In a December 2016 interview with Bleeding Cool, Galligan said that Chris Columbus had been "aggressively working on a Gremlins 3", which had writer Carl Ellsworth on board. A 2017 interview with Columbus discussed his "twisted and dark" script which explored the idea that has been on the fans' minds for a long time: "If all the gremlins come from getting Gizmo wet and feeding his mogwai offspring after midnight, should Gizmo be eliminated?" In November 2020, Columbus stated that CGI would not be used for the gremlins and that traditional puppets and animatronics would continue to be used.

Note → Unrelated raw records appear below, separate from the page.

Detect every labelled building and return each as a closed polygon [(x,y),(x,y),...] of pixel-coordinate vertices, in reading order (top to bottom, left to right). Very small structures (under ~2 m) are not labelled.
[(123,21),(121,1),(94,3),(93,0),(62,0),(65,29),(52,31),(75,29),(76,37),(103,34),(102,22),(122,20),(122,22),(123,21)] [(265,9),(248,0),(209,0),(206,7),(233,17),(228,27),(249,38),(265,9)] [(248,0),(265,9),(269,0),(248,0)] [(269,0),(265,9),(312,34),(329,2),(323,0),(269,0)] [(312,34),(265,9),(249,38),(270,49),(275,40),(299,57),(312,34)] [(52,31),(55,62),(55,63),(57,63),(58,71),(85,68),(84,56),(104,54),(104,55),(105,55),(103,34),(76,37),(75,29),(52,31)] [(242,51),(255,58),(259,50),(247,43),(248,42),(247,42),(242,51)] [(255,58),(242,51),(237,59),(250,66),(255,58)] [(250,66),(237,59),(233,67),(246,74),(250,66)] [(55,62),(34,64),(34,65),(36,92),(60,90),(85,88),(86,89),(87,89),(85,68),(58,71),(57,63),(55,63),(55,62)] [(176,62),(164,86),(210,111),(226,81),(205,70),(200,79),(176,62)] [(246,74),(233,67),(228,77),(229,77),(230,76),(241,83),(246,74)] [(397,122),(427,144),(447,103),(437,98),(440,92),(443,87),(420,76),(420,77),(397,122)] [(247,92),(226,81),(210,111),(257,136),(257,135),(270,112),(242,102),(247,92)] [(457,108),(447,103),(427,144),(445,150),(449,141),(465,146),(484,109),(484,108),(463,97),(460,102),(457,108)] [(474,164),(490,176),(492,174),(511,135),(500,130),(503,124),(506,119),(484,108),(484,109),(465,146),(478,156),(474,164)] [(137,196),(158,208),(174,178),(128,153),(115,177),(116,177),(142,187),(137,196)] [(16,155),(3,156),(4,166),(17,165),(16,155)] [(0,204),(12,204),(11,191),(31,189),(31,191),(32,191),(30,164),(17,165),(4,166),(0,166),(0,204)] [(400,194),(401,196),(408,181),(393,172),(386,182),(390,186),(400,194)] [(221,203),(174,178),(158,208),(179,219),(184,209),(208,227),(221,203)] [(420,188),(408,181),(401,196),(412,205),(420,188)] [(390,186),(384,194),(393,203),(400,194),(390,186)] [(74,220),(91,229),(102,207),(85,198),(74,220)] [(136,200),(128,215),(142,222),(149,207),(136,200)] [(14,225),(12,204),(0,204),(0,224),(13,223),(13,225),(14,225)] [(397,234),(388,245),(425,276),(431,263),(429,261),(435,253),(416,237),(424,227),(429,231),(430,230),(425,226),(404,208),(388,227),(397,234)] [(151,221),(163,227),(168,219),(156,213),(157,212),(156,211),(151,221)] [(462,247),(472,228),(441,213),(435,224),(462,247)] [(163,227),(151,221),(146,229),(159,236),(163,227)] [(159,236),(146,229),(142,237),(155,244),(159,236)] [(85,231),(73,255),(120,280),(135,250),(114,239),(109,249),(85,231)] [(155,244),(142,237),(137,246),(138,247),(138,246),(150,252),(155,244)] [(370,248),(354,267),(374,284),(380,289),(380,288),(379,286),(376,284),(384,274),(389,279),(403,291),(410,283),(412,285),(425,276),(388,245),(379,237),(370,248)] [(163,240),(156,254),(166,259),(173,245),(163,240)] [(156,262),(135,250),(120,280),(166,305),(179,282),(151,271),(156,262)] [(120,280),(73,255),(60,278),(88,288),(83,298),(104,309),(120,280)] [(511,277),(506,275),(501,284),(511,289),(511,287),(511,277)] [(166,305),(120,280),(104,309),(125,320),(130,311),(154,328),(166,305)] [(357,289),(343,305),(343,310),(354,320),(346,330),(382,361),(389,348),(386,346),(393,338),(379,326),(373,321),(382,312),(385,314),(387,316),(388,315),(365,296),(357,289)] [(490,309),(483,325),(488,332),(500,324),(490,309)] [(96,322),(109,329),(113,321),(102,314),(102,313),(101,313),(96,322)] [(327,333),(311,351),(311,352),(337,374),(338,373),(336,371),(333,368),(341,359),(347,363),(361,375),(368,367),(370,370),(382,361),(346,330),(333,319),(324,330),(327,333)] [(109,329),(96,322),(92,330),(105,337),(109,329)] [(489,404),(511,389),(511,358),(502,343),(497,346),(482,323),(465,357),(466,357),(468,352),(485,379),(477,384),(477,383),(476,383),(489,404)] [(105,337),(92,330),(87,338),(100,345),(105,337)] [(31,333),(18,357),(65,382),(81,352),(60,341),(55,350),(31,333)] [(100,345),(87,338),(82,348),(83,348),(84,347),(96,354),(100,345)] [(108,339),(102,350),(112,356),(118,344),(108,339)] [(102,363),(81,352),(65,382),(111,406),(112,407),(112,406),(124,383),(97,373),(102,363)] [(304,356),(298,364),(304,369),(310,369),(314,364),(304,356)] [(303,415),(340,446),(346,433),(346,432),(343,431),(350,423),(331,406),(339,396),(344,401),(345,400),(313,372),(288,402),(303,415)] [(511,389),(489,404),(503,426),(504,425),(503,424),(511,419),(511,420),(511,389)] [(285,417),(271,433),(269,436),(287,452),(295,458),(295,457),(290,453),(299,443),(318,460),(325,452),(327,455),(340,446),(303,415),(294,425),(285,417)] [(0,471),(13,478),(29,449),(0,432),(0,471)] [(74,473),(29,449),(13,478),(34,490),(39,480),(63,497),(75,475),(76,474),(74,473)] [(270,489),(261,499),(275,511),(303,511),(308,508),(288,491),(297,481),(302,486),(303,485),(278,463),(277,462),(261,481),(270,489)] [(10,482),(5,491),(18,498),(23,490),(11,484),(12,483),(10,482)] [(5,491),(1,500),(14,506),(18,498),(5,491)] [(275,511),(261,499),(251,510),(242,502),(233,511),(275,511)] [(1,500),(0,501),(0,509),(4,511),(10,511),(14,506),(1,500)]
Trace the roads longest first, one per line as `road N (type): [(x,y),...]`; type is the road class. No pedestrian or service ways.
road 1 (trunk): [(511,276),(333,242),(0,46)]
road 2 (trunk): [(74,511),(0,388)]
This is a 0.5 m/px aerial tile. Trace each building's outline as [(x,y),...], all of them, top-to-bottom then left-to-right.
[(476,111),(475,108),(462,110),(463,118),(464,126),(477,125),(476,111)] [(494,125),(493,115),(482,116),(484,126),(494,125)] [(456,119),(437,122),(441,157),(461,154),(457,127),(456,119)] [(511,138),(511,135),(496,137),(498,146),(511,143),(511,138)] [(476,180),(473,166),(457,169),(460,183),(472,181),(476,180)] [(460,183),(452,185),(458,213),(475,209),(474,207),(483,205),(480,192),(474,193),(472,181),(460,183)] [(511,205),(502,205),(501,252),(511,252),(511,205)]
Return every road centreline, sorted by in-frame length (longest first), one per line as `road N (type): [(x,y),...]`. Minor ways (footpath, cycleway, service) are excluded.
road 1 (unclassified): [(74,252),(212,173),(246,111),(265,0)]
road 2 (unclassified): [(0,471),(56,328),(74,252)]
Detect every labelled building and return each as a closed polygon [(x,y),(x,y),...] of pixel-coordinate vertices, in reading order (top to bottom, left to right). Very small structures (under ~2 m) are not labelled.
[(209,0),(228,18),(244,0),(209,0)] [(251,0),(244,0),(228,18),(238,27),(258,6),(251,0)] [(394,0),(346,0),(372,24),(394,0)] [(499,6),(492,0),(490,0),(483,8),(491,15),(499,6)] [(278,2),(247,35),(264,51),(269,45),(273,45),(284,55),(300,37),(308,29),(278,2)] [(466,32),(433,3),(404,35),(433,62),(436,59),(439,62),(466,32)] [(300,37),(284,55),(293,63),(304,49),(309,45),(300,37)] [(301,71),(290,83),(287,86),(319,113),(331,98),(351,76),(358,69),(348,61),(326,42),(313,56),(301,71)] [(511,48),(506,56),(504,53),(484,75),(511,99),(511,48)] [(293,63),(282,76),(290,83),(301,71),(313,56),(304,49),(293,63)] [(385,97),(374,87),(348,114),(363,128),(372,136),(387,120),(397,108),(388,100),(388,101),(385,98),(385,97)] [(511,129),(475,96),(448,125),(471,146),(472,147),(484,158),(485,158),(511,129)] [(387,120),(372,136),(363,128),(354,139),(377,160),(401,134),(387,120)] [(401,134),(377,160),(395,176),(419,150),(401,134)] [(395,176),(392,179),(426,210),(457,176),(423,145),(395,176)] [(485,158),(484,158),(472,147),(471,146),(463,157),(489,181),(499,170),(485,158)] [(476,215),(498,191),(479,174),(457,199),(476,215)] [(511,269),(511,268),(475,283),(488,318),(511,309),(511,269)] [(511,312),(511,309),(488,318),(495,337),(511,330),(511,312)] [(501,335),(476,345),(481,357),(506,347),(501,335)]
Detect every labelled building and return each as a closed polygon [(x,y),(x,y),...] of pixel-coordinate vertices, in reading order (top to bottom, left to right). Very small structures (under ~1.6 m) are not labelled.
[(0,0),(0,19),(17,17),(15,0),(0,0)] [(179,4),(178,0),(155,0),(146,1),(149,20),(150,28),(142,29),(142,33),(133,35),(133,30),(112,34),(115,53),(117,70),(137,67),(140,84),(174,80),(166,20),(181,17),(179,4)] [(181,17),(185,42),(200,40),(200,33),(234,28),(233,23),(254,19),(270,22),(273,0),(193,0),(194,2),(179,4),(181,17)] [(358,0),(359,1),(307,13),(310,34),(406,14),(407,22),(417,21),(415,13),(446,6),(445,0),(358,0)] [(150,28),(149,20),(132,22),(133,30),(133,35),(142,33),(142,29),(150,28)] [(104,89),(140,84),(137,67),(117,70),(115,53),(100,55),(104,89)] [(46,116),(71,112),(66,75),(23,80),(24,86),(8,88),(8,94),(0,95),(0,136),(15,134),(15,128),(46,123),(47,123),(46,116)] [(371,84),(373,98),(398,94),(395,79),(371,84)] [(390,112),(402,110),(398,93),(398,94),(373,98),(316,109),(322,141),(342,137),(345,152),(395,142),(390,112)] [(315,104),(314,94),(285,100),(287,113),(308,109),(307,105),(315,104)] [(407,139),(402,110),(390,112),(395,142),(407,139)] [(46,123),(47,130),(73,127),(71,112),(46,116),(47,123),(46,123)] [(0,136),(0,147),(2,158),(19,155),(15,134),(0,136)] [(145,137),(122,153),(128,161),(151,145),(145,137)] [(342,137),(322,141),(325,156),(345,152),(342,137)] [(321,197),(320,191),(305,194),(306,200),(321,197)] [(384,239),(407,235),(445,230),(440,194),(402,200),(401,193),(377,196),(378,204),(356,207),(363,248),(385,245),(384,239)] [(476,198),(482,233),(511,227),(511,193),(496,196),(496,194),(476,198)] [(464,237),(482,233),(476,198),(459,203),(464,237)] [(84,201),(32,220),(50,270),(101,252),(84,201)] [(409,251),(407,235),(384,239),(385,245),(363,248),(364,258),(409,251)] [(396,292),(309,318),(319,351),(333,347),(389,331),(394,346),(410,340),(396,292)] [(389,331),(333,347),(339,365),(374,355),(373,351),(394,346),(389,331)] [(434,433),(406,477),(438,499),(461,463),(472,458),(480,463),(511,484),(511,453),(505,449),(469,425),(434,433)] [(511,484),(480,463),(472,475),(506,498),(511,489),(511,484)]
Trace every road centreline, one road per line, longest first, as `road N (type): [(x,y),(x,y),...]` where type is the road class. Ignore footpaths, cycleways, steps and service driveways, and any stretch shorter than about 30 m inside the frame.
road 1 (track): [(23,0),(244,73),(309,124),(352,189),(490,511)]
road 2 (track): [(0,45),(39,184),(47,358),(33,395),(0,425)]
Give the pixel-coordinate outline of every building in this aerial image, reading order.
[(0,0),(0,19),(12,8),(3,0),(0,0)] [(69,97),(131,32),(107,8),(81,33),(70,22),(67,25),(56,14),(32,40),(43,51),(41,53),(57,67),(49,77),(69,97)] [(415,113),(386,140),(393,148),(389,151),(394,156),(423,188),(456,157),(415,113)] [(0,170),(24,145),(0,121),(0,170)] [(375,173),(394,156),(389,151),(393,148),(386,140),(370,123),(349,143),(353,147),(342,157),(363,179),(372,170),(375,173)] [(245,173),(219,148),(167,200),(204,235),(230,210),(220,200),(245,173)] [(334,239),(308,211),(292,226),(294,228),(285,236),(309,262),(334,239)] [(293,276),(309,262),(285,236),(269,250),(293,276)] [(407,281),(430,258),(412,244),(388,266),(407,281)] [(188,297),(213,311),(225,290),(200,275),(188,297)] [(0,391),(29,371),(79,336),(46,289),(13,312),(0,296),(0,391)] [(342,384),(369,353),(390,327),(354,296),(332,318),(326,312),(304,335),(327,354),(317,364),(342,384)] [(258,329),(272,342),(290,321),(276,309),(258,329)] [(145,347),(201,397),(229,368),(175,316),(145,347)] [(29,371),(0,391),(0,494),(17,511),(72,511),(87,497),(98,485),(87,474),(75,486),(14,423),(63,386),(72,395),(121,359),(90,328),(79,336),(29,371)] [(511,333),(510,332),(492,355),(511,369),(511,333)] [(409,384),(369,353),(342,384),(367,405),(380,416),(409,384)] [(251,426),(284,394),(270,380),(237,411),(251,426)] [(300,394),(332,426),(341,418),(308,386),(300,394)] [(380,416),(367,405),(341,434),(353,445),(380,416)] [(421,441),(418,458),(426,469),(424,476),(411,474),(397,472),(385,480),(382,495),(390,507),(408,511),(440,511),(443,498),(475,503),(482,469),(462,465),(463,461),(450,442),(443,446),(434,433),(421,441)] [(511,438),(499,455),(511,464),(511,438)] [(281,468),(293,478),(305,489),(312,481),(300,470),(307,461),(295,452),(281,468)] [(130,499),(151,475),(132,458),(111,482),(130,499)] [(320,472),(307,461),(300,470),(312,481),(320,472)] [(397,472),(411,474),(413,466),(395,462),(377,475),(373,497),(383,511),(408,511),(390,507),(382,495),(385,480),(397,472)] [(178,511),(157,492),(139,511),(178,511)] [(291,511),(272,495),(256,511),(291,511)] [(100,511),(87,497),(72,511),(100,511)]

In April 2025, Warner Bros. Film Group CEO Pam Abdy confirmed that a new film in the franchise was officially in development, still with the involvement of Amblin and Columbus. In July 2025, Galligan revealed that the script was completed, Warner Bros. was eager to do it with Columbus as the new director and that they were just waiting for Spielberg to read and approve the script.

In November 2025, a sequel was announced with a release date of November 19, 2027 with Spielberg returning as executive producer and the script co-written by Columbus, Zach Lipovsky and Adam Stein. Columbus will also serve as the director. On September 23, 2026, the first teaser trailer featuring Gizmo was released and it was announced that the film was delayed to October 6, 2028.